On Wed, 3 Mar 2021 at 00:29, Denis Kenzior <denkenz(a)gmail.com> wrote:
On 3/2/21 3:30 PM, Andrew Zaborowski wrote:
> On Tue, 2 Mar 2021 at 17:35, Denis Kenzior <denkenz(a)gmail.com> wrote:
>>> In the IWD AP case I want to cancel a dump command which I think is
>>> already handled correctly, but if the API can be made more robust then
>>> I think it's an improvement. There can be complicated code paths
>>> where you destroy an object that owns the netlink command as a result
>>> of the command response.
>>
>> Sure, I buy the more robust argument, though I still wonder how one would even
>> get into such a state on purpose. But the last sentence seems to be
handwaving?
>
> Well, in the AP code we're actually careful to reset e.g.
> ap->rtnl_add_cmd to 0 at the beginning of the reply handler but if we
> were resetting it any later we'd be affected by this.
>
Hmm... This is pretty typical pattern for when one doesn't provide a destroy
callback. I'm not sure I understand what you're trying to convey here...?
Are you trying to stop callbacks mid-dump or ?
Yes, in the dump case the use case is pretty obvious -- once you've
received the fragment you were interested in (in my case, I dump IPv4
addresses and I'm interested in one specific ifindex), if you can
cancel the command you don't have to keep a flag that tells you to
ignore further callbacks. And if you need to destroy the object (e.g.

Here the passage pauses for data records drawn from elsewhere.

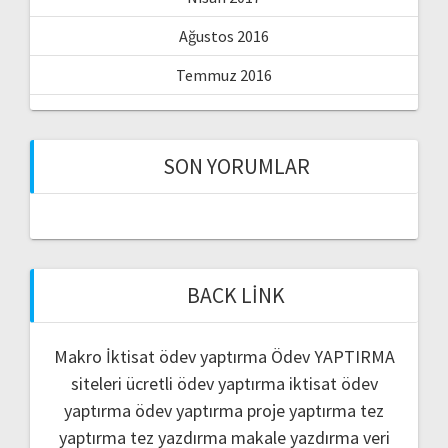
Ağustos 2016
Temmuz 2016
SON YORUMLAR
BACK LINK
Makro İktisat ödev yaptırma
Ödev YAPTIRMA
siteleri
ücretli ödev yaptırma
iktisat ödev
yaptırma
ödev yaptırma
proje yaptırma
tez
yaptırma
tez yazdırma
makale yazdırma
veri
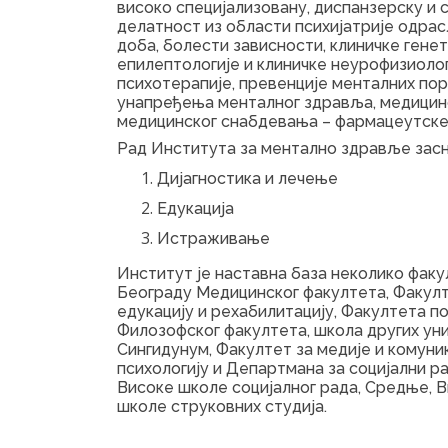
високо специјализовану, диспанзерску и
делатност из области психијатрије одрасл
доба, болести зависности, клиничке генет
епилептологије и клиничке неурофизиолог
психотерапије, превенције менталних пор
унапређења менталног здравља, медицин
медицинског снабдевања – фармацеутске
Рад Института за ментално здравље засни
Дијагностика и лечење
Едукација
Истраживање
Институт је наставна база неколико фак
Београду Медицинског факултета, Факулт
едукацију и рехабилитацију, Факултета по
Филозофског факултета, школа других ун
Сингидунум, Факултет за медије и комуни
психологију и Департмана за социјални рад
Високе школе социјалног рада, Средње, 
школе струковних студија.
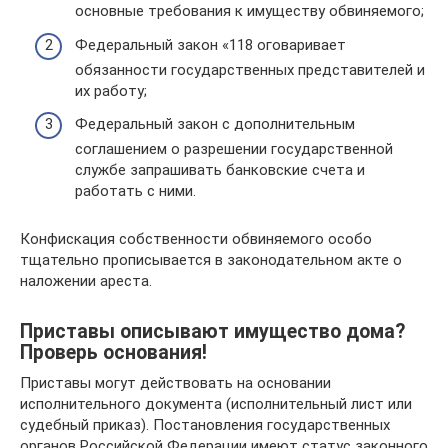
основные требования к имуществу обвиняемого;
Федеральный закон «118 оговаривает
обязанности государственных представителей и
их работу;
Федеральный закон с дополнительным
соглашением о разрешении государственной
службе запрашивать банковские счета и
работать с ними.
Конфискация собственности обвиняемого особо
тщательно прописывается в законодательном акте о
наложении ареста.
Приставы описывают имущество дома?
Проверь основания!
Приставы могут действовать на основании
исполнительного документа (исполнительный лист или
судебный приказ). Постановления государственных
органов Российской Федерации имеют статус законного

stop the AP) based on the data you received, you're also free to do
this.
In the non-dump case I see the utility of this change mainly in the
situation where, within the callback, you decide you want to tear-down
the object (e.g. stop the AP), like I said already. If you're not
allowed to cancel the command at that point, you basically need
reference counting so that you can avoid crashing in your destroy
handler. And in that case I'd say we should have at least a warning
about this limitation somewhere.
>> So did you somehow trigger this condition or just fixing ghost bugs?
>
> I was only checking the code to see if it was safe to cancel the dump
> command the way I did it in my IWD patchset. It seemed to be safe for
> dump commands but not for regular commands.
Yes, but *why* would you use l_netlink_cancel for the command when you're
already in the handler for that exact same command?
>
> The normal sequence is this:
> 1. l_netlink_send call
> 2. handler callback
> 3. destroy callback
>
> After 3. I'd consider it wrong to call l_netlink_cancel() with the
> original ID because you'd be risking cancelling an unrelated command
> (there's no guarantee that the ID wasn't re-used since), but until 3.

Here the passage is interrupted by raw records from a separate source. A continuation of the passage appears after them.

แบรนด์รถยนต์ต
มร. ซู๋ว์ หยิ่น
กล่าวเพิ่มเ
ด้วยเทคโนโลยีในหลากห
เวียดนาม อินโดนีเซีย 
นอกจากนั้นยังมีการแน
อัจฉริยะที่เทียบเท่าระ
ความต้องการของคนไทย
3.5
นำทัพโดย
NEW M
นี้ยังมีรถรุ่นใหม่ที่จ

> I think it should be made safe.
I can't really imagine why anyone would invoke l_netlink_cancel in a callback.
Not saying we shouldn't allow this, but the use case is still a mystery to me?
Also, we sort of cheat in many places and assume that only a single message will
be sent for certain commands. Underneath, there's no real difference between a
dump and a non-dump. In fact the kernel might (someday) choose to send multiple
messages as a reply. The only way you know that you're done (for netlink/genl
at least) is after the destroy callback has been called. The callback itself
has no way of knowing whether it is a single-part or multi-part message...
Oh right, the dump/non-dump distinction in my example is based on the
current rtnl behavior.
Best regards